▶ **Problem statement**
All the data should be transcribed exactly, with every line kept.

:: Source data ::

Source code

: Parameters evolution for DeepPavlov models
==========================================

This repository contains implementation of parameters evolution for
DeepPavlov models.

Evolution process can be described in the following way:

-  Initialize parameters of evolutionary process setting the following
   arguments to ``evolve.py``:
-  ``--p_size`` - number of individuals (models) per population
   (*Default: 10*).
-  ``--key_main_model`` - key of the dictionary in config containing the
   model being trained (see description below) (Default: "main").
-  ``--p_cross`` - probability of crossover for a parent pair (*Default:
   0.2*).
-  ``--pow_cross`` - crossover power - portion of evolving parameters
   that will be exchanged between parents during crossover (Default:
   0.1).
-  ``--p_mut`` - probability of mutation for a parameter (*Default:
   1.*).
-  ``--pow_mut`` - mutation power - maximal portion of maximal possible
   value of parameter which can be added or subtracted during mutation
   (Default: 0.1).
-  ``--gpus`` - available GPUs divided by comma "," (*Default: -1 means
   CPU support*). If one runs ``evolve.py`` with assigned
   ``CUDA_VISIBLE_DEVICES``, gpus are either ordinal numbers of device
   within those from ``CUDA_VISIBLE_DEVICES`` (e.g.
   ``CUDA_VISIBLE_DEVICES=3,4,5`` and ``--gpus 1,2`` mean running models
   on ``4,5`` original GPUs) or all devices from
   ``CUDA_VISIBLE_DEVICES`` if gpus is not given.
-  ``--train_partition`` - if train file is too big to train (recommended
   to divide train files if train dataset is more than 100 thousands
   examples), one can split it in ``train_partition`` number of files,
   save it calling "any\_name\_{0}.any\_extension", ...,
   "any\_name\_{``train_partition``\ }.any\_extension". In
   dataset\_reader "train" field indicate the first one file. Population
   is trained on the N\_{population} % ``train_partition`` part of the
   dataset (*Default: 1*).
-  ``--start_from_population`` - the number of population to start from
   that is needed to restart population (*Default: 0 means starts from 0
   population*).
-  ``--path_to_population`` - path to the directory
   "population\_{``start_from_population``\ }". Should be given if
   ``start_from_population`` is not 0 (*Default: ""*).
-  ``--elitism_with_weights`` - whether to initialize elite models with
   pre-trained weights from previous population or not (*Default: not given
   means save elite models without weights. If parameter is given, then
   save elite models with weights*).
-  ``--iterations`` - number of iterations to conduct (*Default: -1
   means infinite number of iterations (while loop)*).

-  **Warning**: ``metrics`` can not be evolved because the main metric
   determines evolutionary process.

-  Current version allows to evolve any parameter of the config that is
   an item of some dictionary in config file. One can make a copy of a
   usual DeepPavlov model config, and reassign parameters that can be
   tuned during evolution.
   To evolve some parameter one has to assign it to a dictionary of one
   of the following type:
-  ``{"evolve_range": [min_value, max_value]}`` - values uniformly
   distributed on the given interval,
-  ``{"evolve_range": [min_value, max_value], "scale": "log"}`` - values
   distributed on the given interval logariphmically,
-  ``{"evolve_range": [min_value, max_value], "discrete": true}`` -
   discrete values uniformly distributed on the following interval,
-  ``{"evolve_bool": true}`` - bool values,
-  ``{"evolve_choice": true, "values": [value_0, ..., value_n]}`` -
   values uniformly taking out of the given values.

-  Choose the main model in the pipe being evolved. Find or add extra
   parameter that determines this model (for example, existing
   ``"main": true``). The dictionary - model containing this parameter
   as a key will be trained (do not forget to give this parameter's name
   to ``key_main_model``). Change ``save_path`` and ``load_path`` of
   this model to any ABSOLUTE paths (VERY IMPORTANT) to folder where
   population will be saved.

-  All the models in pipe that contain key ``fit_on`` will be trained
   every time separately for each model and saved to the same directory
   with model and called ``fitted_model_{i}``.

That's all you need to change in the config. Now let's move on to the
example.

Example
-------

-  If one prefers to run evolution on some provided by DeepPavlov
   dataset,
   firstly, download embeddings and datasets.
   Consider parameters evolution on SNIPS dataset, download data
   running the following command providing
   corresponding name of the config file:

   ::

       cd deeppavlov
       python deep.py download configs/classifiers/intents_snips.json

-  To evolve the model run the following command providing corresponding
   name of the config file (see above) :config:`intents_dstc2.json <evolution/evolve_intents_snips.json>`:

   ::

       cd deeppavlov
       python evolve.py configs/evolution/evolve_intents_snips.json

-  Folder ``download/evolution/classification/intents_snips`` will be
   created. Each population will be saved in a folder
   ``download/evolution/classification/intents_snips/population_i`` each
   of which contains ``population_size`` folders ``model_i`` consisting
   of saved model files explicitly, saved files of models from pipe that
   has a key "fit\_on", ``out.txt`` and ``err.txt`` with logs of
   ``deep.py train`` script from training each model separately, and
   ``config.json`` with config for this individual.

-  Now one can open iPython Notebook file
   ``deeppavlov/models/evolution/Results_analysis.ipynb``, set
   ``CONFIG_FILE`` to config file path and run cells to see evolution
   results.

:::

▶ **Expected output**
Source code

: Parameters evolution for DeepPavlov models
==========================================

This repository contains implementation of parameters evolution for
DeepPavlov models.

Evolution process can be described in the following way:

-  Initialize parameters of evolutionary process setting the following
   arguments to ``evolve.py``:
-  ``--p_size`` - number of individuals (models) per population
   (*Default: 10*).
-  ``--key_main_model`` - key of the dictionary in config containing the
   model being trained (see description below) (Default: "main").
-  ``--p_cross`` - probability of crossover for a parent pair (*Default:
   0.2*).
-  ``--pow_cross`` - crossover power - portion of evolving parameters
   that will be exchanged between parents during crossover (Default:
   0.1).
-  ``--p_mut`` - probability of mutation for a parameter (*Default:
   1.*).
-  ``--pow_mut`` - mutation power - maximal portion of maximal possible
   value of parameter which can be added or subtracted during mutation
   (Default: 0.1).
-  ``--gpus`` - available GPUs divided by comma "," (*Default: -1 means
   CPU support*). If one runs ``evolve.py`` with assigned
   ``CUDA_VISIBLE_DEVICES``, gpus are either ordinal numbers of device
   within those from ``CUDA_VISIBLE_DEVICES`` (e.g.
   ``CUDA_VISIBLE_DEVICES=3,4,5`` and ``--gpus 1,2`` mean running models
   on ``4,5`` original GPUs) or all devices from
   ``CUDA_VISIBLE_DEVICES`` if gpus is not given.
-  ``--train_partition`` - if train file is too big to train (recommended
   to divide train files if train dataset is more than 100 thousands
   examples), one can split it in ``train_partition`` number of files,
   save it calling "any\_name\_{0}.any\_extension", ...,
   "any\_name\_{``train_partition``\ }.any\_extension". In
   dataset\_reader "train" field indicate the first one file. Population
   is trained on the N\_{population} % ``train_partition`` part of the
   dataset (*Default: 1*).
-  ``--start_from_population`` - the number of population to start from
   that is needed to restart population (*Default: 0 means starts from 0
   population*).
-  ``--path_to_population`` - path to the directory
   "population\_{``start_from_population``\ }". Should be given if
   ``start_from_population`` is not 0 (*Default: ""*).
-  ``--elitism_with_weights`` - whether to initialize elite models with
   pre-trained weights from previous population or not (*Default: not given
   means save elite models without weights. If parameter is given, then
   save elite models with weights*).
-  ``--iterations`` - number of iterations to conduct (*Default: -1
   means infinite number of iterations (while loop)*).

-  **Warning**: ``metrics`` can not be evolved because the main metric
   determines evolutionary process.

-  Current version allows to evolve any parameter of the config that is
   an item of some dictionary in config file. One can make a copy of a
   usual DeepPavlov model config, and reassign parameters that can be
   tuned during evolution.
   To evolve some parameter one has to assign it to a dictionary of one
   of the following type:
-  ``{"evolve_range": [min_value, max_value]}`` - values uniformly
   distributed on the given interval,
-  ``{"evolve_range": [min_value, max_value], "scale": "log"}`` - values
   distributed on the given interval logariphmically,
-  ``{"evolve_range": [min_value, max_value], "discrete": true}`` -
   discrete values uniformly distributed on the following interval,
-  ``{"evolve_bool": true}`` - bool values,
-  ``{"evolve_choice": true, "values": [value_0, ..., value_n]}`` -
   values uniformly taking out of the given values.

-  Choose the main model in the pipe being evolved. Find or add extra
   parameter that determines this model (for example, existing
   ``"main": true``). The dictionary - model containing this parameter
   as a key will be trained (do not forget to give this parameter's name
   to ``key_main_model``). Change ``save_path`` and ``load_path`` of
   this model to any ABSOLUTE paths (VERY IMPORTANT) to folder where
   population will be saved.

-  All the models in pipe that contain key ``fit_on`` will be trained
   every time separately for each model and saved to the same directory
   with model and called ``fitted_model_{i}``.

That's all you need to change in the config. Now let's move on to the
example.

Example
-------

-  If one prefers to run evolution on some provided by DeepPavlov
   dataset,
   firstly, download embeddings and datasets.
   Consider parameters evolution on SNIPS dataset, download data
   running the following command providing
   corresponding name of the config file:

   ::

       cd deeppavlov
       python deep.py download configs/classifiers/intents_snips.json

-  To evolve the model run the following command providing corresponding
   name of the config file (see above) :config:`intents_dstc2.json <evolution/evolve_intents_snips.json>`:

   ::

       cd deeppavlov
       python evolve.py configs/evolution/evolve_intents_snips.json

-  Folder ``download/evolution/classification/intents_snips`` will be
   created. Each population will be saved in a folder
   ``download/evolution/classification/intents_snips/population_i`` each
   of which contains ``population_size`` folders ``model_i`` consisting
   of saved model files explicitly, saved files of models from pipe that
   has a key "fit\_on", ``out.txt`` and ``err.txt`` with logs of
   ``deep.py train`` script from training each model separately, and
   ``config.json`` with config for this individual.

-  Now one can open iPython Notebook file
   ``deeppavlov/models/evolution/Results_analysis.ipynb``, set
   ``CONFIG_FILE`` to config file path and run cells to see evolution
   results.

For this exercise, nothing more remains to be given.